Amaurobius nathabhaii Patel & Patel, 1975: 801, f. 1a–c (♀).

This species was described on the basis of the female sex from Gujarat (Fig. 17), but the description and figures are of very poor quality. This species is placed in Titanoecidae because the other Indian species placed in Amaurobius belong to Titanoecidae. It is transferred to Pandava because of its southern distribution.

Titanoeca sharmai (Bastawade, 2008) comb.n.


Amaurobius sharmai Bastawade, 2008: 40, f. 1-12 (♂♀).

This species was described from the northeastern region of Himachal Pradesh, India (Fig. 17) on the basis of both sexes, but the figures and description are of rather poorly quality. The figures provided by the author, namely the tibial and metatarsal spines on the legs in males and the structure of the palp, leaves no doubt that the species belongs in Titanoecidae. Although there are three titanoecid genera in India, judging from the locality, high elevation, and the unmodified male palpal patella, Amaurobius sharmai must be placed in Titanoeca. It is worth mentioning that this species may be a junior synonym of Titanoeca intermedia Caporiacco, 1934 (species incorrectly synonymized with Titanoeca flavicoma L. Koch, 1872), which was described from territories now belonging to northeastern Pakistan and from northern India (Jammu & Kashmir).

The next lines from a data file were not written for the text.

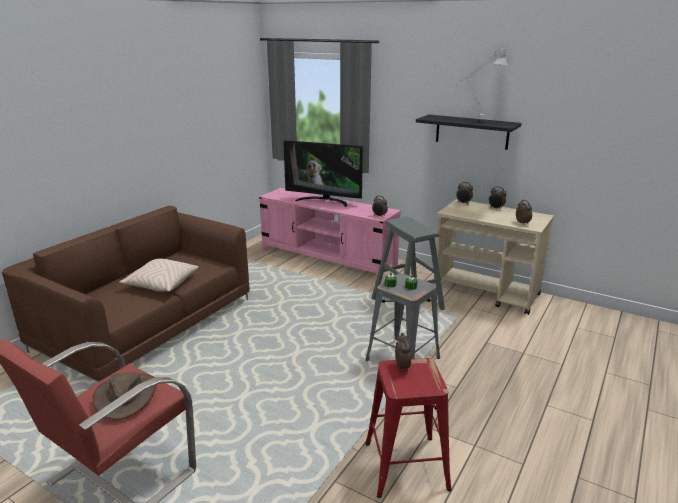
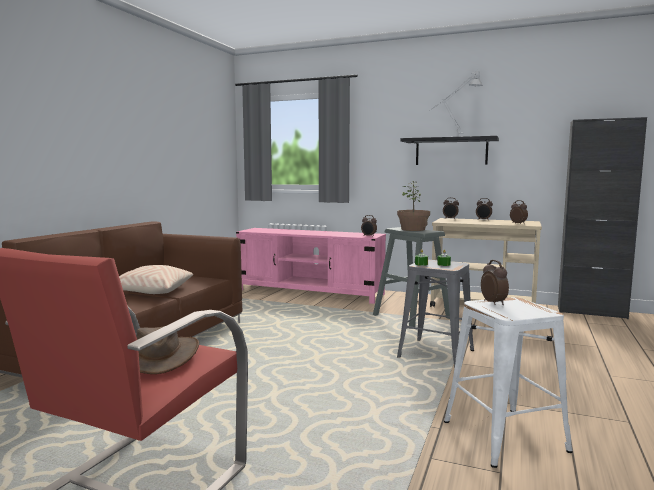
camera: 10 degrees left, 15 degrees down
(324, 201) = (305, 231): television -> none
(405, 465) = (503, 436): red stool -> white stool
(411, 225) = (413, 229): none -> potted plant
(592, 312) = (591, 312): none -> black cabinet

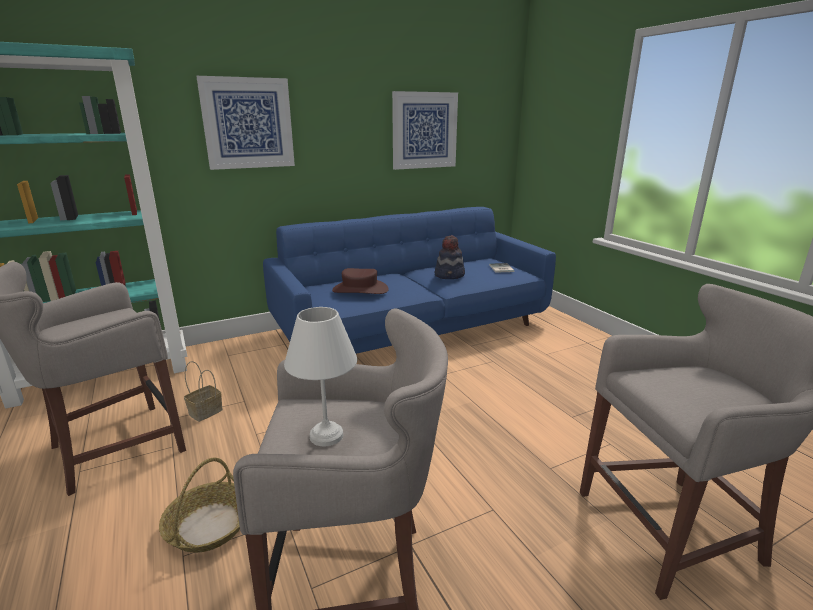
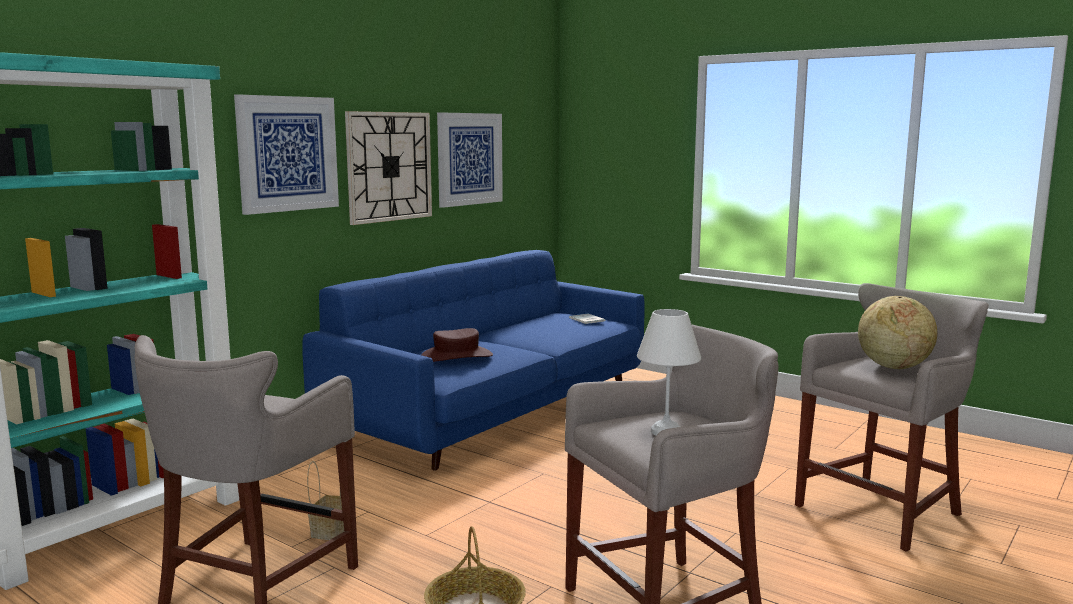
camera: 25 degrees left, 10 degrees down
(344, 135) = (389, 166): none -> wall clock
(450, 275) = (540, 332): hat -> none
(702, 392) = (893, 367): none -> globe

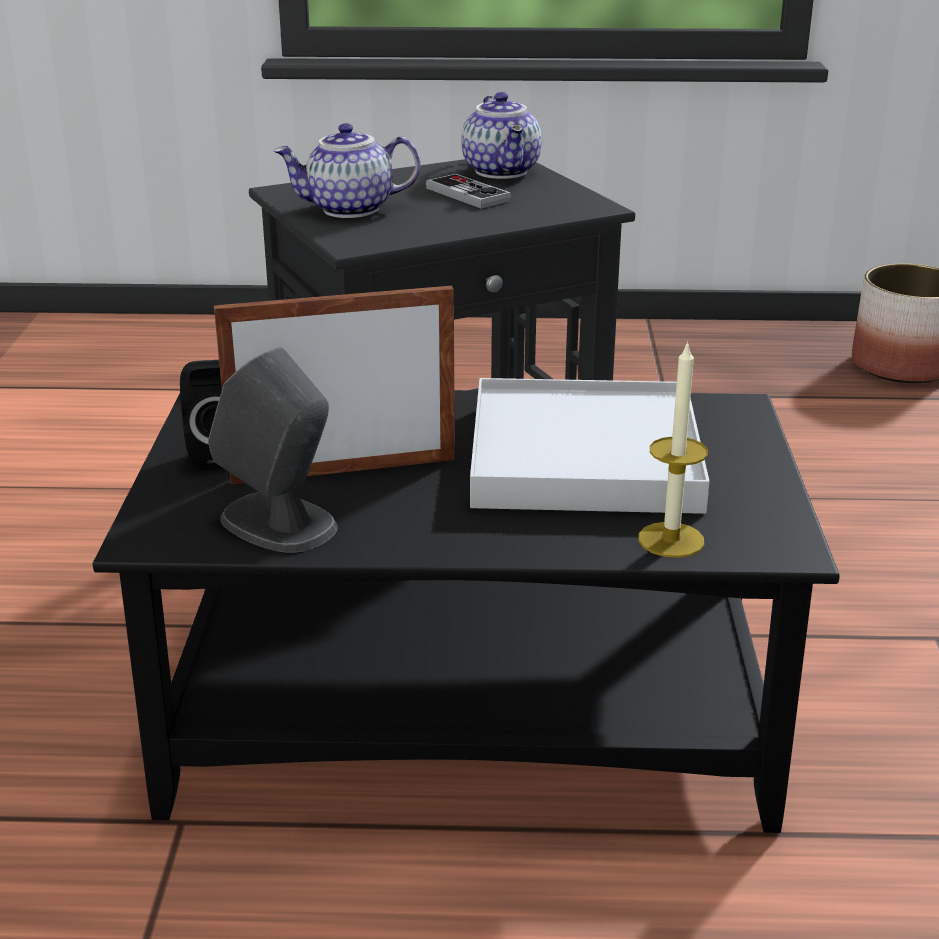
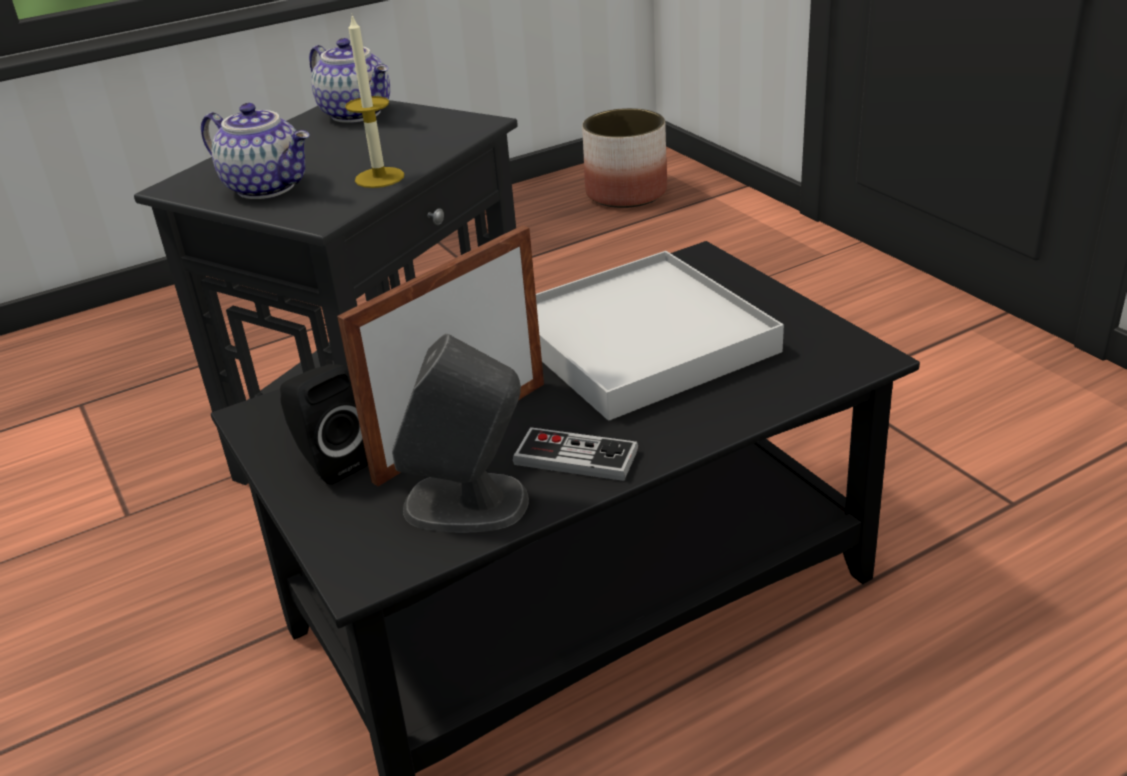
camera: 30 degrees left, 5 degrees up
(349, 210) = (268, 187): teapot -> teapot turned 105 degrees counterclockwise
(467, 194) = (357, 142): game controller -> game controller (575, 457)
(671, 540) = (784, 383): candle -> candle (379, 177)

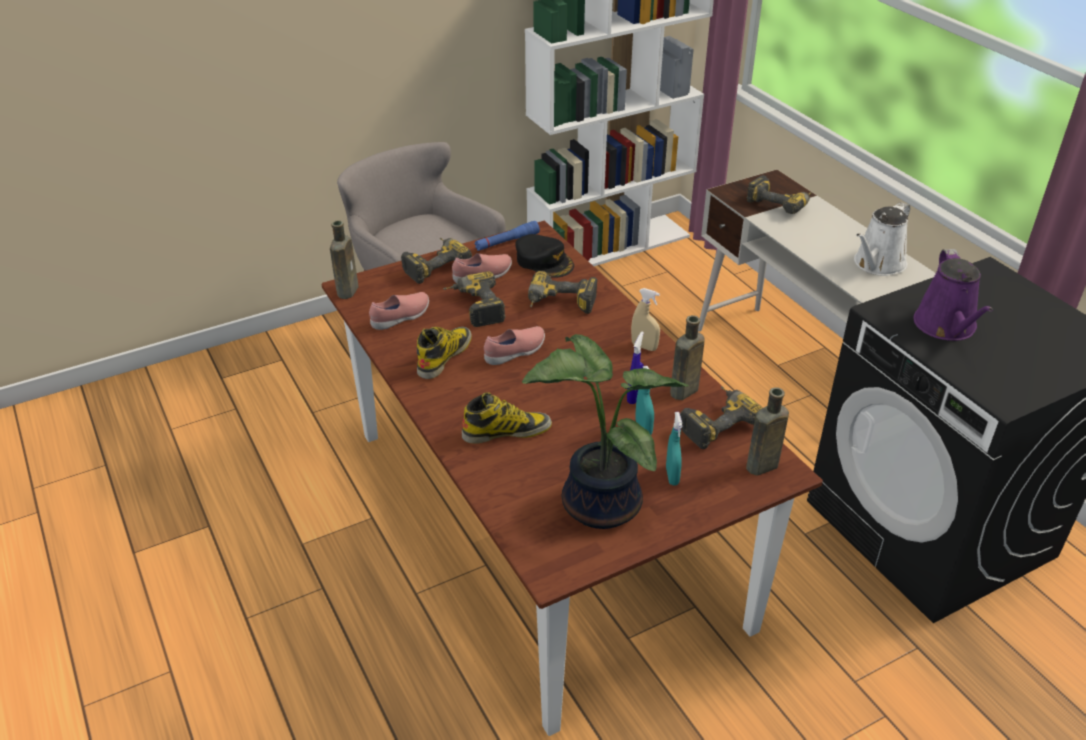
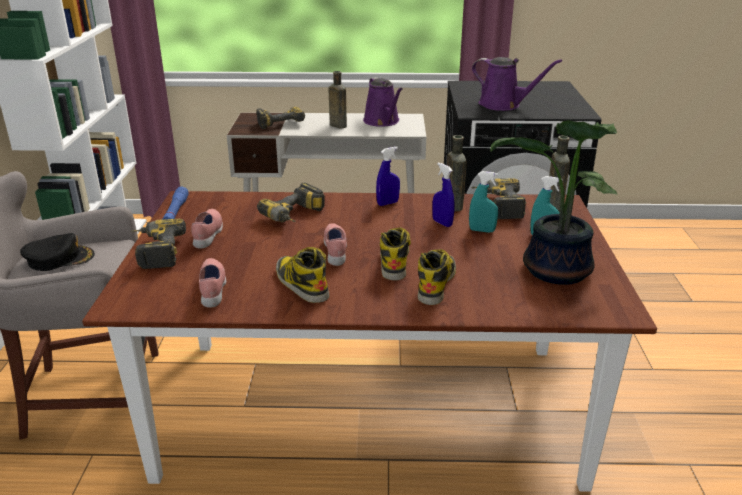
camera: 60 degrees left, 10 degrees down
(348, 290) = (122, 306): brown bottle -> brown bottle (337, 125)
(474, 308) = (248, 251): power drill -> none
(527, 392) = (394, 261): none -> boot
(544, 261) = (228, 206): black cap -> black cap (59, 258)
(644, 346) = (388, 203): beige spray bottle -> blue spray bottle
(877, 265) = (383, 122): white watering can -> purple watering can

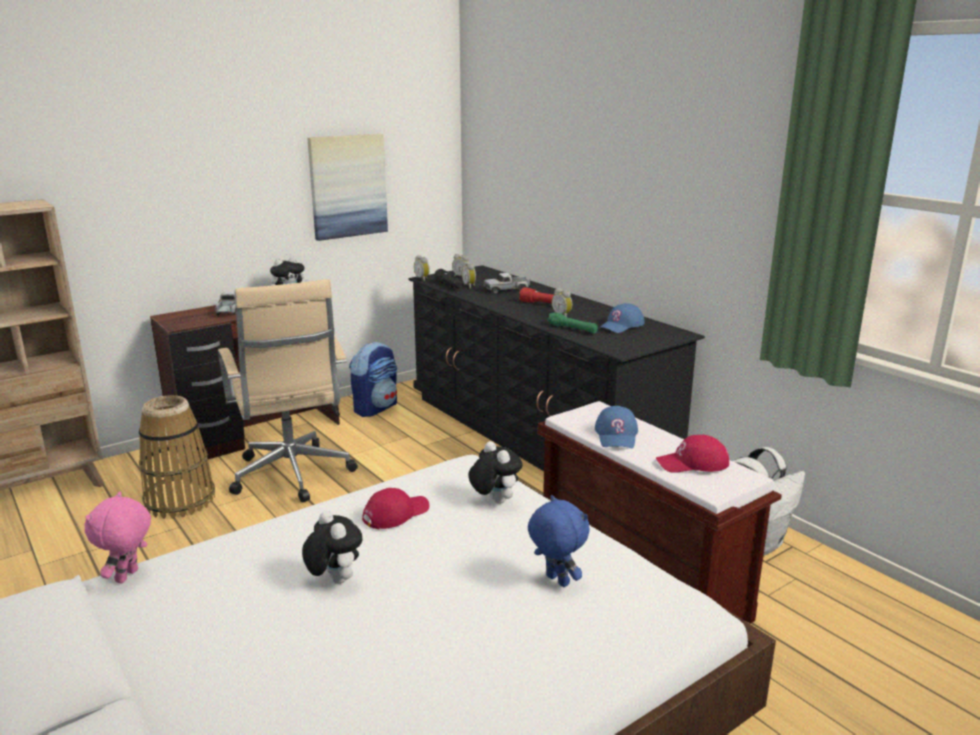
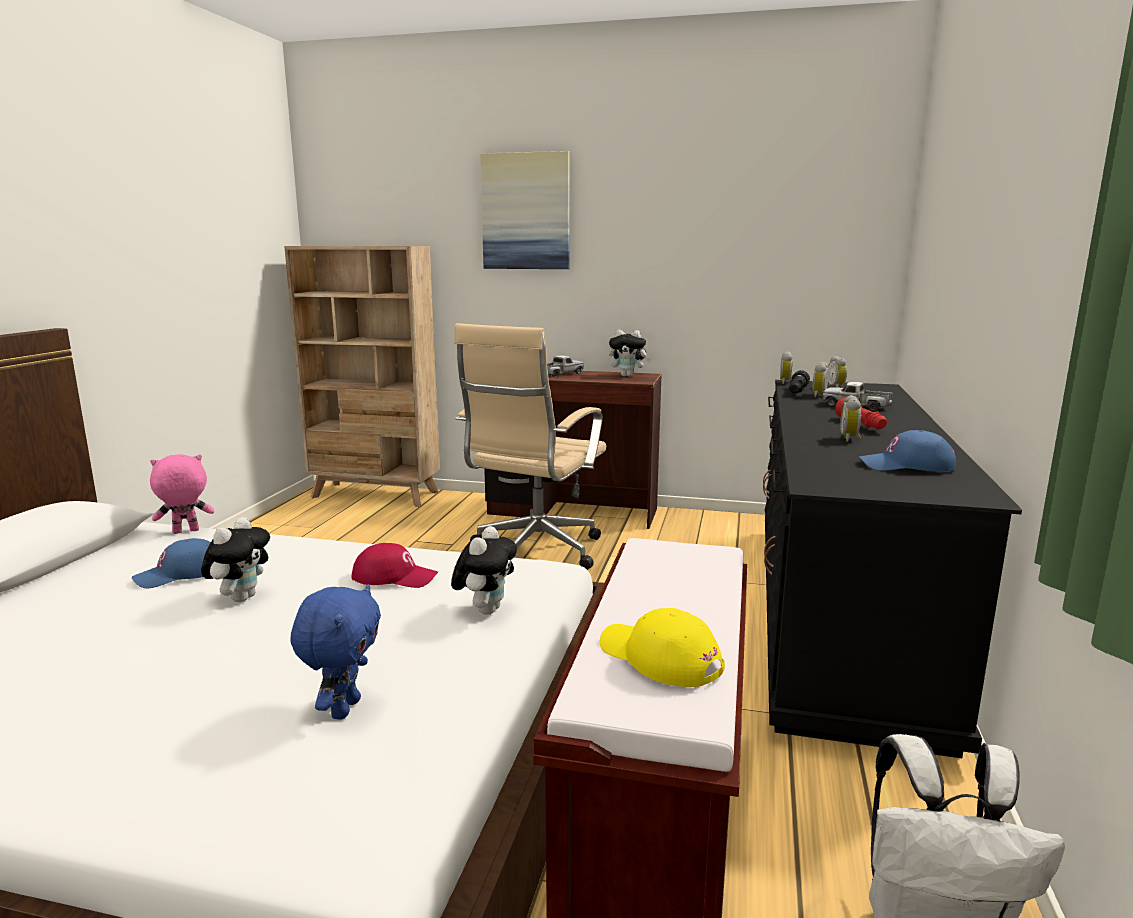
camera: 50 degrees right, 5 degrees down
(179, 501) = (435, 536): basket -> none
(348, 186) = (733, 262): picture -> picture (526, 212)
(375, 408) = (707, 528): backpack -> none
(572, 329) = (821, 452): green flashlight -> none
(617, 435) = (655, 585): blue cap -> blue cap (181, 574)
(692, 463) = (659, 658): red cap -> yellow cap

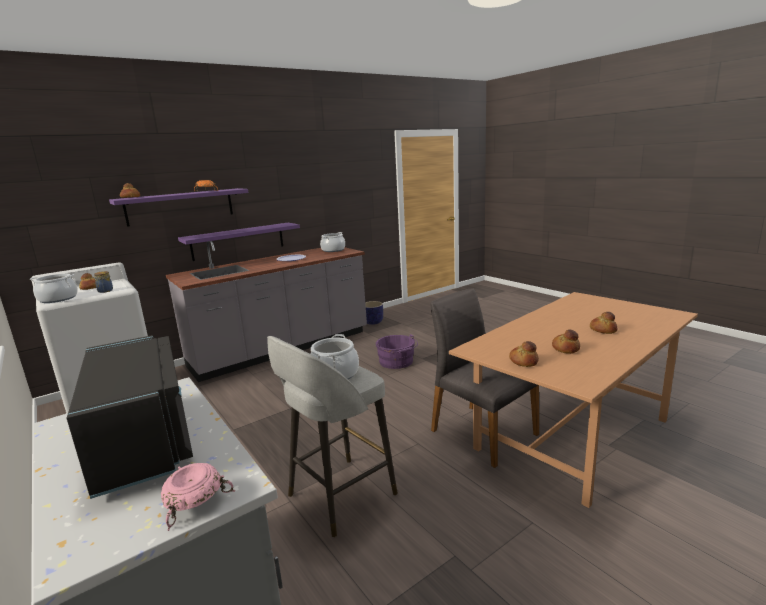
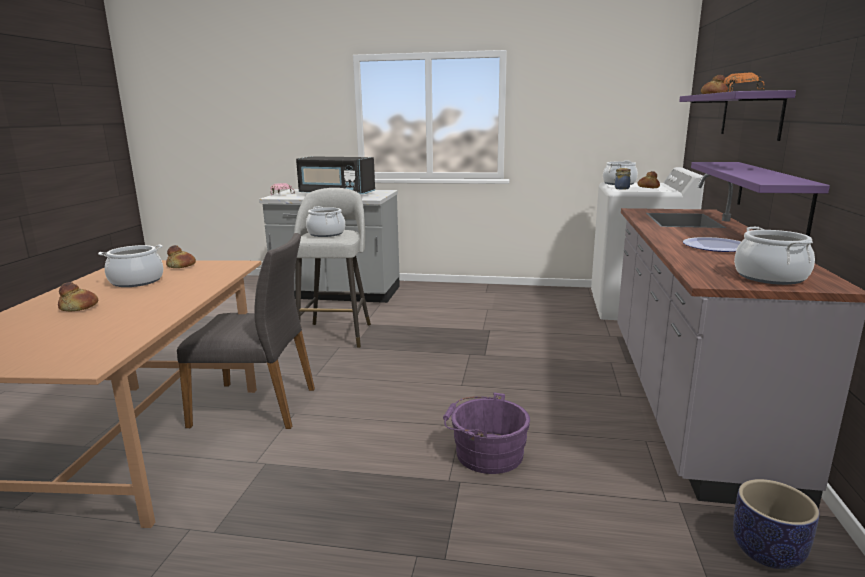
camera: 135 degrees right, 0 degrees up
(566, 348) = (137, 281): bread -> cooking pot

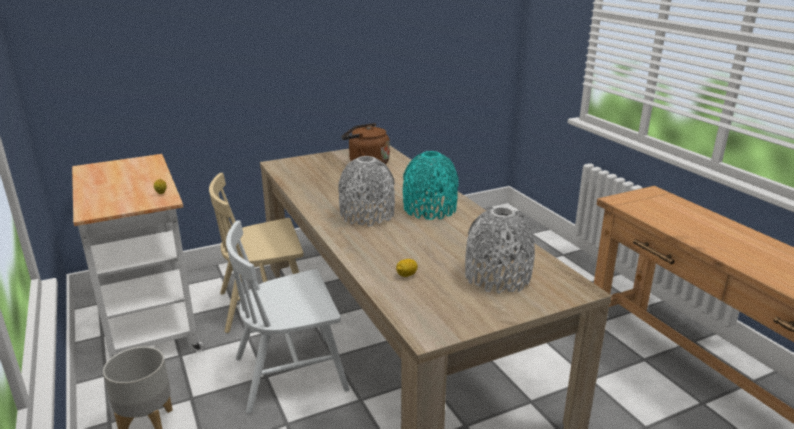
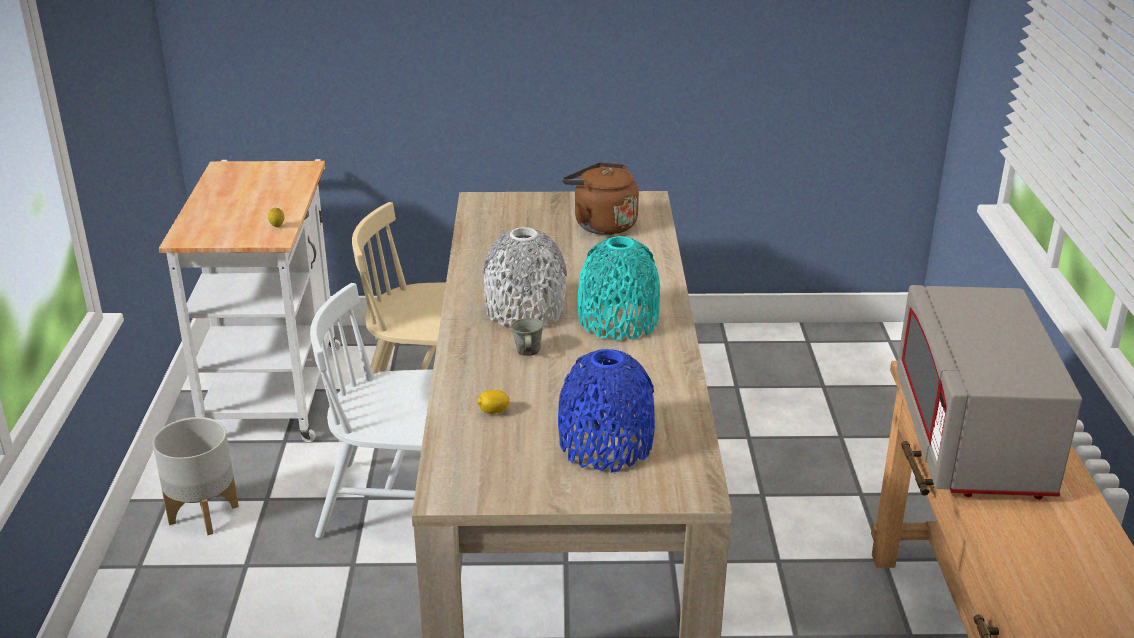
camera: 25 degrees right, 5 degrees up
(392, 236) = (528, 352): none -> grey mug
(497, 277) = (605, 445): grey vase -> blue vase
(681, 226) = (970, 439): none -> grey microwave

We thank Seppo Koponen who gave us the opportunity to use the equipment available in the Zoology Museum, University of Turku and Leonardo Latella who allowed us to study the new Amaurobius species belonging to the collection of the Museo Civico di Storia Naturale di Verona, Italy. The English of an early draft was kindly checked by David Penney (Manchester). This work was supported in part by the Russian Foundation for Basic Research (grant № 11–0401716) and by the Finnish CIMO fellowship.